Belo Horizonte et al. Die Zahl der obdachlosen Menschen in Brasilien ist im ersten Quartal 2025 leicht angestiegen. Laut der Brasilianischen Beobachtungsstelle für öffentliche Maßnahmen für die obdachlose Bevölkerung (OBPopRua/Polos-UFMG) der Bundesuniversität von Minas Gerais waren bis März dieses Jahres 335.151 Personen als obdachlos registriert, das sind 0,37 Prozent mehr als im Dezember 2024. Die Stelle stützt sich auf offizielle Daten des Ministeriums für Entwicklung und Sozialhilfe.
Die betroffene Bevölkerungsgruppe besteht zu 88 Prozent aus Erwachsenen zwischen 18 und 59 Jahren (294.467), zu neun Prozent aus älteren Menschen (30.751) und zu drei Prozent aus Kindern und Jugendlichen (9.933).

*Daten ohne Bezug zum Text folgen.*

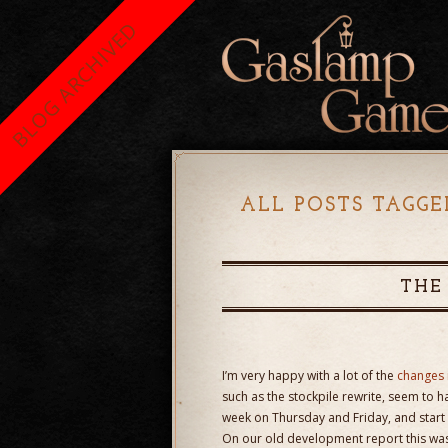
BLOG ARCHIVED
ALL POSTS TAGGE
THE
I’m very happy with a lot of the
changes 
such as the stockpile rewrite, seem to h
week on Thursday and Friday, and start 
On our old development report this was a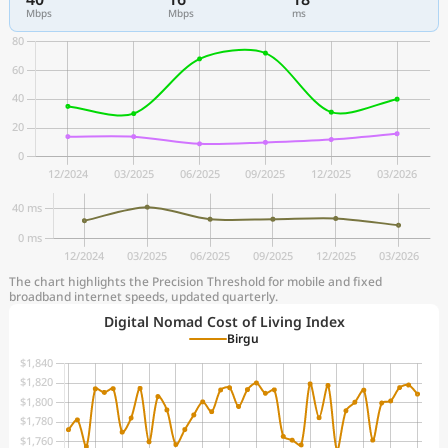
Mbps
Mbps
ms
The chart highlights the Precision Threshold for mobile and fixed
broadband internet speeds, updated quarterly.
Digital Nomad Cost of Living Index
Birgu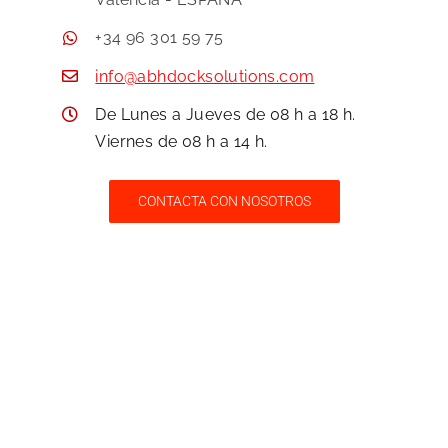
+34 96 301 59 75
info@abhdocksolutions.com
De Lunes a Jueves de 08 h a 18 h.
Viernes de 08 h a 14 h.
CONTACTA CON NOSOTROS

Aus den Daten geht hervor, dass die Mehrheit der Betroffenen Schwarz ist. 84 Prozent der wohnungslosen Personen sind männlich. Acht von zehn obdachlosen Brasilianer:innen müssen mit weniger als 109 Reais im Monat (circa 16 Euro) auskommen, was 7,18 Prozent des derzeitigen Mindestlohns von 1.518 Reais (circa 227 Euro) entspricht.

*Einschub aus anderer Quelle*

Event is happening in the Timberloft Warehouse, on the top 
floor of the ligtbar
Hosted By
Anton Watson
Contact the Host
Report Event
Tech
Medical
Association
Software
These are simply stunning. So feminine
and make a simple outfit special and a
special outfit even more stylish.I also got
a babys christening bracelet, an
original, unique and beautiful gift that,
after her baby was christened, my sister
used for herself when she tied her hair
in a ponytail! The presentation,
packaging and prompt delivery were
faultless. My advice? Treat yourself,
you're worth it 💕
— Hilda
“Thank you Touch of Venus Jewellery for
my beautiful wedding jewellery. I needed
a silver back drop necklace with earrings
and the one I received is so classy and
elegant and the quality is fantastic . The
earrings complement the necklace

Hinzu kommt ein niedriges Bildungsniveau, bei dem mehr als die Hälfte (52 Prozent) die Grundschule nicht abgeschlossen hat, was ihre Integration in den Arbeitsmarkt deutlich erschwert.
Insbesondere im Südosten von Brasilien konzentriert sich die Wohnungslosigkeit. Allein in São Paulo leben 42,82 Prozent der Obdachlosen des Landes. Aber auch Städte wie Rio de Janeiro, Belo Horizonte und Fortaleza im Nordosten weisen hohe Zahlen auf.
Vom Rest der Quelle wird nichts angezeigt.